‘We’ve made a really heavy canoe, quite a long way away from the water, and we’re clearly poorly equipped to move it,’ reflects artist James Trundle. The tone and content sums up this film: a slightly chaotic yet engaging story about two young Brits pushing themselves far out of their comfort zone; felling a tree and constructing a canoe in the remote Amazon, before attempting to use it to paddle their way out of the jungle.
Despite the emphasis on the canoe itself, and the journey it takes after its construction, the real story of the film is that of canoe-making guru, Bay Nenquiwi, a Huaorani hunter living with his family in Apaika, part of Ecuador’s Yasuni reserve. This is where Trundle and his filmmaker accomplice, Benjamin Sadd, opted to base themselves for a month, living as their hosts do – from banana broth breakfasts to basket weaving sessions – while undertaking the not-insignificant challenge of choosing the correct tree and subsequently crafting a traditional boat entirely by hand.
Despite their two months in the rainforest, the difference between the way Trundle and Sadd manage their time in the wilderness, and the utterly holistic relationship Nenquiwi shares with the natural environment, is truly striking. From his hunting blow-darts poisoned with toxic vines, to the knowledge passed down through the generations regarding how to build a river-worthy canoe from scratch, he is a man totally comfortable in a landscape most would find at best daunting, at worst inhospitable. Most poignantly, when scraping out the inside of the felled tree, he observes that the wood ‘bleeds when you cut it’, cradling a handful of what looks for all the world like a pool of blood. Hence the name of this particular tree: ‘blood of the chicken’.
After a small amount of last minute stuffing-of-t-shirts-into-holes, it isn’t long before the pair find themselves the owners of their very own traditional dugout canoe, all set and ready for adventure. After the intense experience of living with the family in Apaika, and the insights into the traditional rainforest lifestyles it entails, the river journey itself is comparatively calm, almost tranquil. They are treated to the sights of flamboyant birds, wild monkeys, and a vast array of colourful insects as they drift through this uniquely biodiverse part of the world, dealing with the usual difficulties of bank-side camping that accompanies most river travel.

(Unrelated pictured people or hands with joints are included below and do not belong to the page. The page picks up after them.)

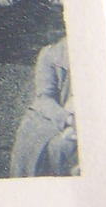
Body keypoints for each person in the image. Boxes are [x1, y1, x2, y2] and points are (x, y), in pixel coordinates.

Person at [10, 33, 79, 177]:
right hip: (52, 118)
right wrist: (68, 119)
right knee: (59, 147)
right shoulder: (51, 55)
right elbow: (44, 98)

Eventually, they reach the end of the Rio Tiputini, join the far wider Rio Napo, and reach their final destination, the town of Rocafuerte, situated on the border with Peru. Here, their dramatic journey comes to a surprisingly sudden end, a feeling which clearly hits them as hard as it does the audience. Saying goodbye to the canoe they spent two months building and paddling in is clearly a difficult undertaking.
Crucially, the film depicts the dramatic change occurring in the Amazon rainforest. Not long after the conclusion of the adventure, word reaches Trundle and Sadd that, due to Ecuador’s decision to begin exploiting oil resources in the Yasuni reserve, Nenquiwi and his family have left Apaika. The place they enjoyed camping in the wild has now been converted into an oil camp. What began as an audacious desire to record a carefree jungle adventure, instead captures the final days of this region of pristine natural rainforest, wrenched suddenly from isolation into the cut-and-thrust of the modern world. The glimpses we, as an audience, enjoyed of Bay Nenquiwi and his family embracing a lifestyle so different from our own, become ever more valuable, as that world continues to shrink.